Historical and moral clarity from Prof. Ze’ev Ma’oz

I know that in blogosphere terms I’m wildly out-of-date to draw attention at this point to this article, published on July 25 by Prof. Ze’ev Maoz. But it is an important beacon of moral clarity in an Israel that seems largely to have become wrapped up in an aura of extreme self-righteousness that has clouded it (and much of the current US political leadership, too) from being able truly to see and care about the intrinsic worth of every single human person, including those who happen not to be Jewish or Israeli.
Maoz’s article is even more important because from 1994 through 1997 he was the head of Tel Aviv University ‘s very prestigious and professional “Jaffee Center for Security Studies”. He really is someone who knows whereof he writes concerning the nature of warfare.
Maoz writes:

    There’s practically a holy consensus right now that the war in the North is a just war and that morality is on our side. The bitter truth must be said: this holy consensus is based on short-range selective memory, an introverted worldview, and double standards.
    This war is not a just war. Israel is using excessive force without distinguishing between civilian population and enemy, whose sole purpose is extortion. That is not to say that morality and justice are on Hezbollah’s side. Most certainly not. But the fact that Hezbollah “started it” when it kidnapped soldiers from across an international border does not even begin to tilt the scales of justice toward our side.
    Let’s start with a few facts…

He then reviews the history of Israel’s (extremely harmful) military assaults on and in Lebanon since 1982. He continues:

    So much for the history of morality. Now, let’s consider current affairs. What exactly is the difference between launching Katyushas into civilian population centers in Israel and the Israel Air Force bombing population centers in south Beirut, Tyre, Sidon and Tripoli? The IDF has fired thousands of shells into south Lebanon villages, alleging that Hezbollah men are concealed among the civilian population. Approximately 25 Israeli civilians have been killed as a result of Katyusha missiles to date. The number of dead in Lebanon, the vast majority comprised of civilians who have nothing to do with Hezbollah, is more than 300.
    Worse yet, bombing infrastructure targets such as power stations, bridges and other civil facilities turns the entire Lebanese civilian population into a victim and hostage, even if we are not physically harming civilians.

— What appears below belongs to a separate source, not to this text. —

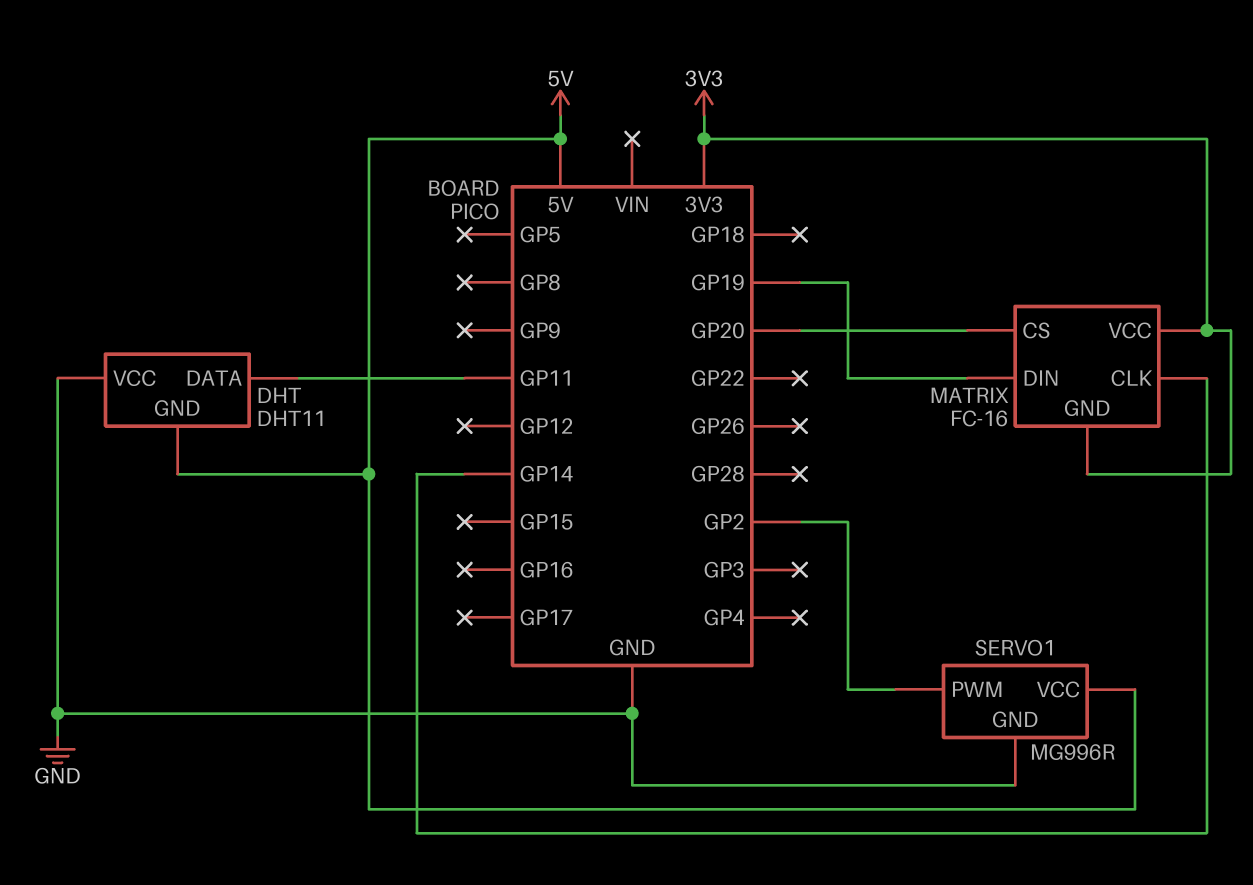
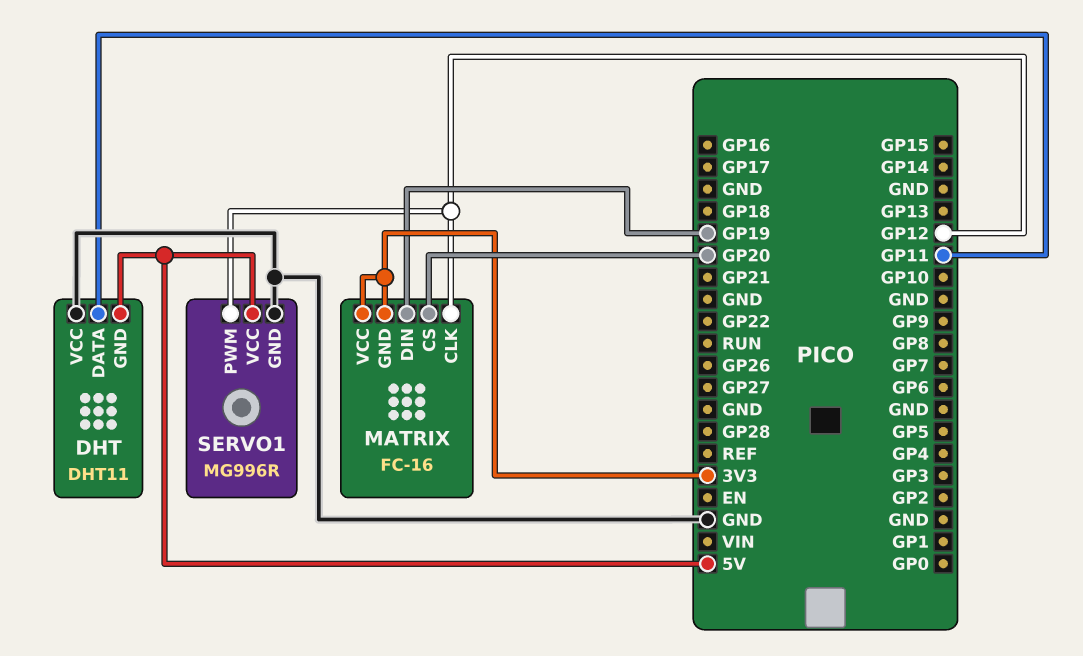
MATRIX pin CLK: GP14 -> GP12
SERVO1 pin PWM: GP2 -> GP12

The use of bombings to achieve a diplomatic goal – namely, coercing the Lebanese government into implementing UN Security Council Resolution 1559 – is an attempt at political blackmail, and no less than the kidnapping of IDF soldiers by Hezbollah is the aim of bringing about a prisoner exchange…

(My thanks to friends Len and Libby Traubman, longtime workers for Israeli-Palestinian harmony and justice, who alerted me to this important article.)